Recently the Conversation Hour featured some of the world’s greatest scientific minds sharing their personal stories. It is worth a listen especially Professor Ian Frazer’s reflections of how studying German at high school changed his career path from wanting to become an astrophysicist to studying medicine. Ian Frazer ended up inventing the technology used in the Human Papilloma Virus (HPV) vaccine.
The reason for mentioning Professor Frazer is because in part, his story demonstrates how non-mainstream subjects (e.g German) complement learning and contribute to a holistic education. The current push by governments around the world towards a STEM-driven educational agenda and the creation of STEM-focussed schools seems to be short-sighted. It reflects a popular view that innovation is not only central to future economic growth but that it is largely driven by advances in science and technology. The danger is that we run the risk of reducing education to a training capacity.
With the rapid development of quantum computing and its potential to power artificial intelligence we are entering uncharted territory. Even today’s complicated programming and coding will increasingly be done by machines that can learn. It is simplistic to assume that current programming and coding skills will remain the same into the future. Before the agrarian revolution the prime skill set was agricultural expertise.
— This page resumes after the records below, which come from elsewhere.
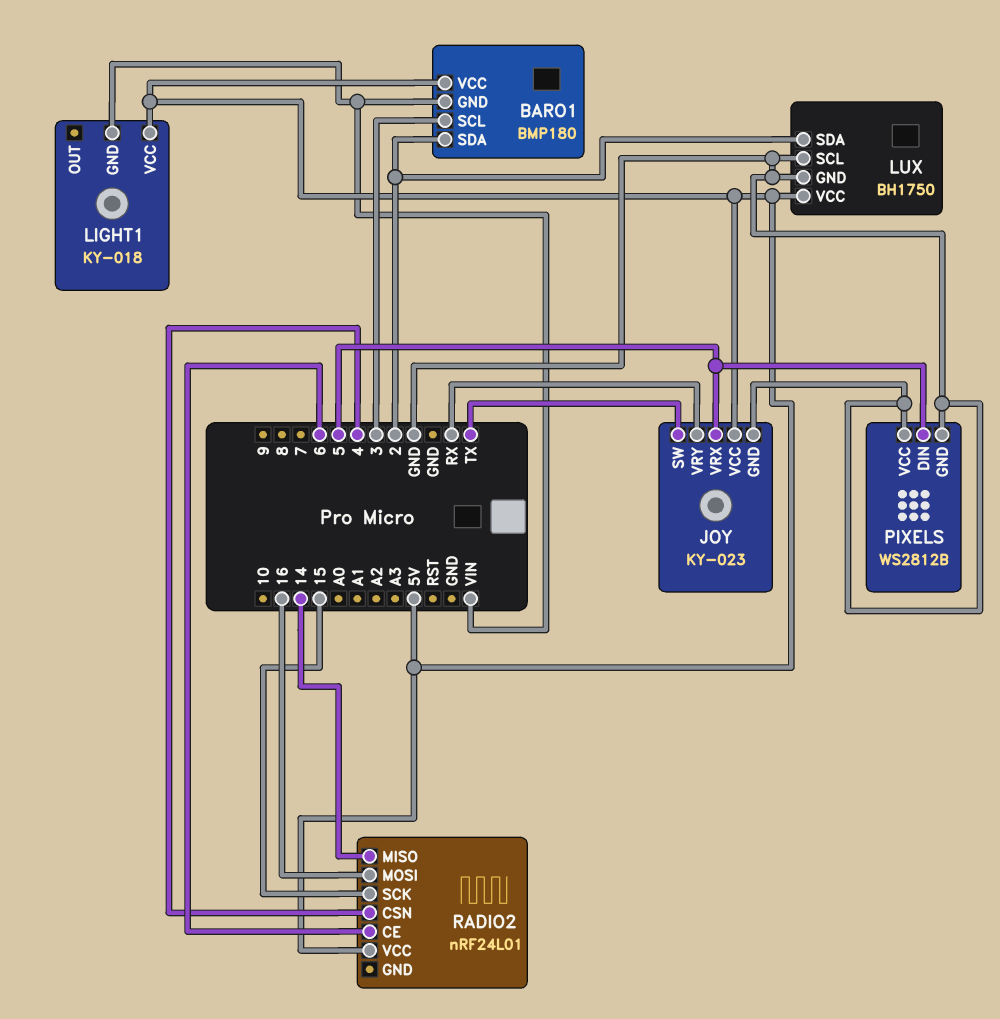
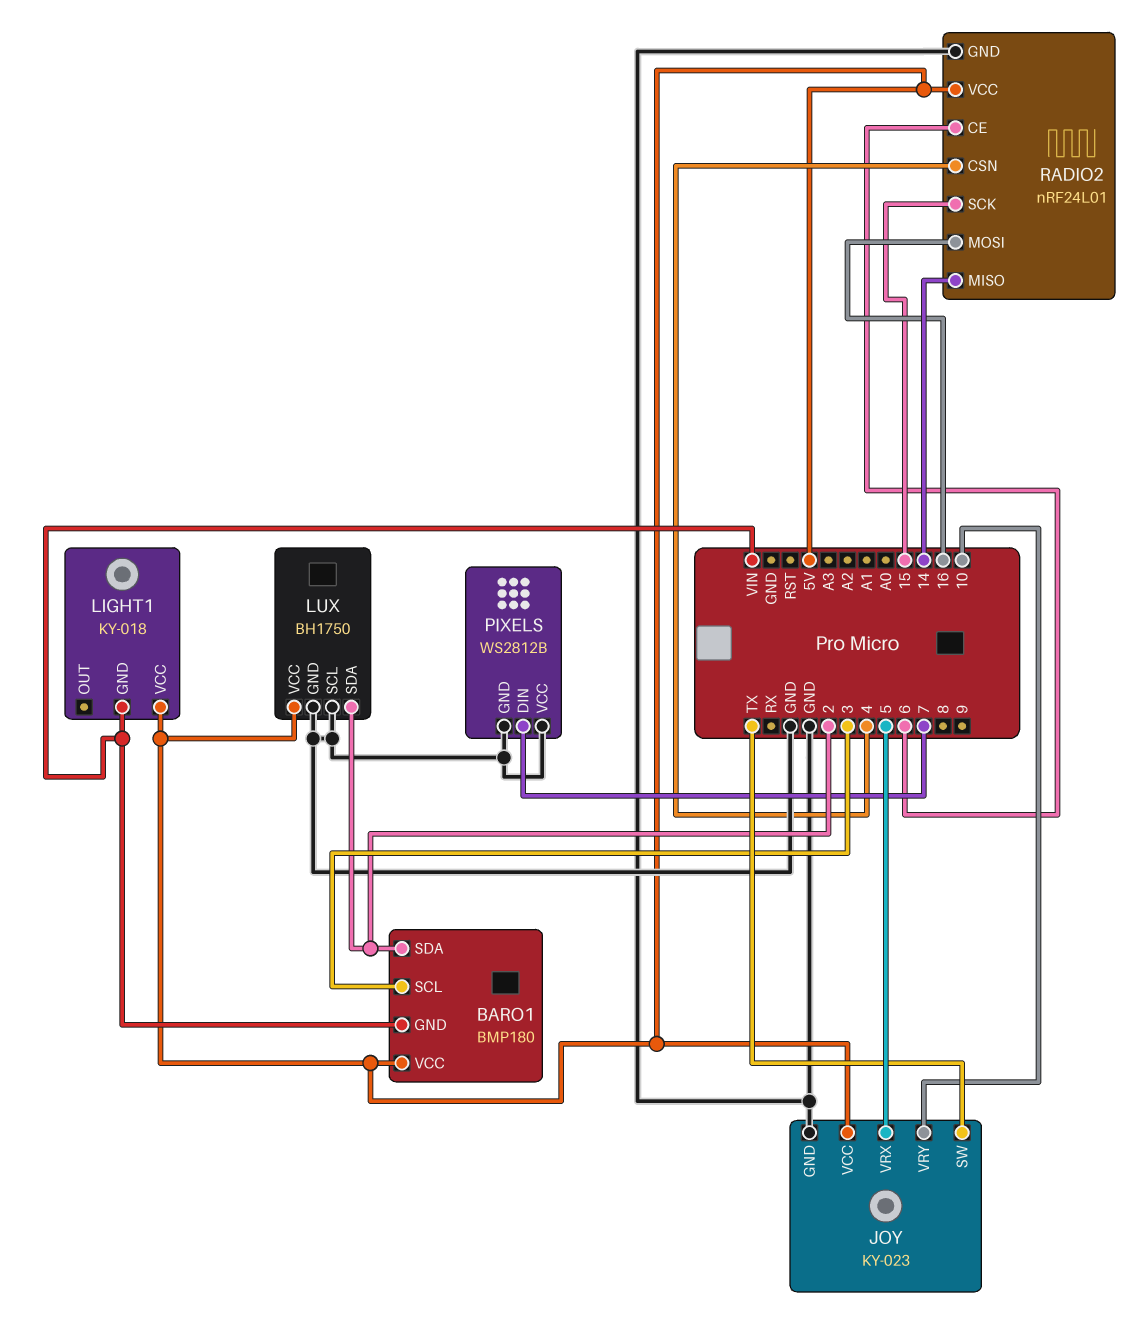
JOY pin VRY: RX -> 10
PIXELS pin DIN: 5 -> 7
RADIO2 pin GND: none -> GND

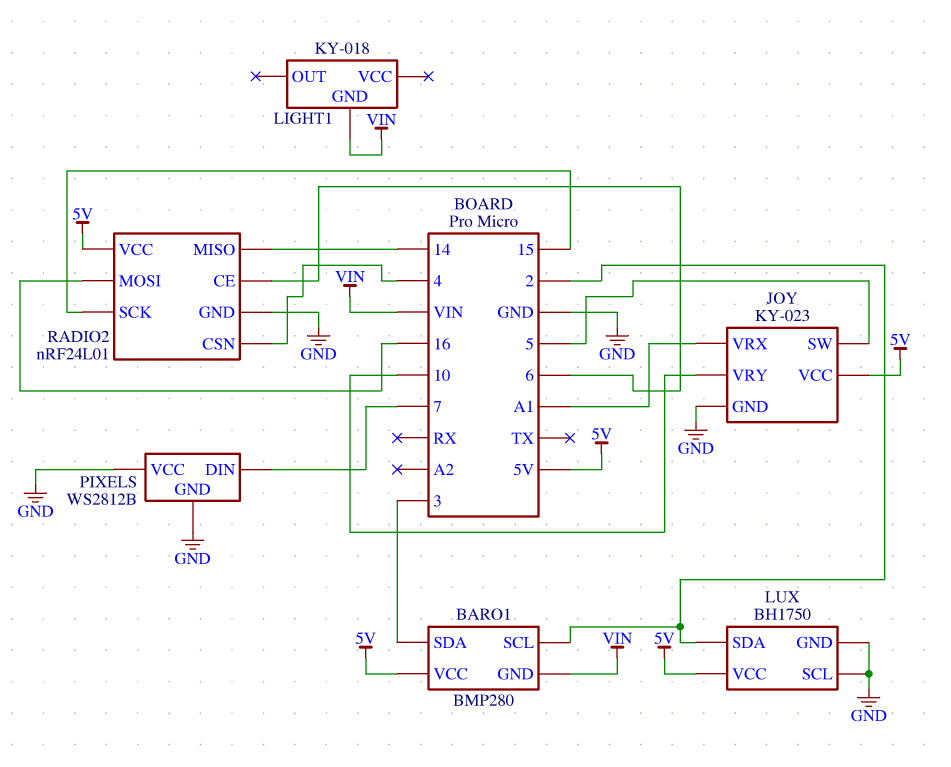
BARO1: BMP180 -> BMP280
BARO1 pin SCL: 3 -> 2
BARO1 pin SDA: 2 -> 3
JOY pin SW: TX -> 5
JOY pin VRX: 5 -> A1
LIGHT1 pin VCC: 5V -> none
The industrial revolution changed that. As the knowledge age expands the same will happen to current skill sets. The ability to use technology critically and creatively (i.e. soft skills) will be more vital than hard skills.
Universities are having a similar debate over the utility of educating students for the short-term job market when we live in such a rapidly changing world. Kate Carnell, former chief executive of the Australian Chamber of Commerce and Industry told the Universities Australia conference in March that we had more to gain by focussing on the skills needed in existing jobs rather than focussing on future jobs. According to Ms Carnell, ‘innovation is as much about people and process as STEM invention’.
We have always known that a good education is the balance of soft and hard skills; non-academic and academic paths; science and the humanities. Innovation will be defined by how well we teach all students to apply critical and creative thinking across all disciplines.
4 thoughts on “Stemming the tide”
Another insightful and deep perspective on the ‘ big picture’ of the relationships between learning, constructing knowledge, and the creation of opportunities for learners to continually construct, deconstruct and reconstruct meanings across disciplines. Whydon’t our policy makers read Greg’s stuff ?
Thanks for your contribution to the blog Brian. I think our policy makers are too busy developing policy based on competition, short-term election cycles and scare campaigns. It would be nice to think our politicians respect the integrity of excellent theory, research and practice in crafting a coherent educational framework to deliver what they claim they all want for Australian schools!
Great post, Greg.
Enjoyed reading it….. and agree with it compltely. There is research coming out of US about how STEM concept and the label is polarising educators both in primary and secondary schools. And what Australia has borrowed is just the label, because our STEM definition is much narrower – we don’t include health and medical sciences as STEM – as per reports from Chief Scientist. So it’s again discipline wars in academia to attract Uni and research funding !! Other “derivative” labels such as STEAM, STEM pipeline, ‘Some STEM for all ‘vs ‘All STEM for some’ etc are not helping the cause either. Will send some of my analysis separately.
Agreed Greg the interrelationship between disciplines of learning and as Brian said the creation of knowledge is why we fight for a balanced curriculum. Hello wake up policy makers!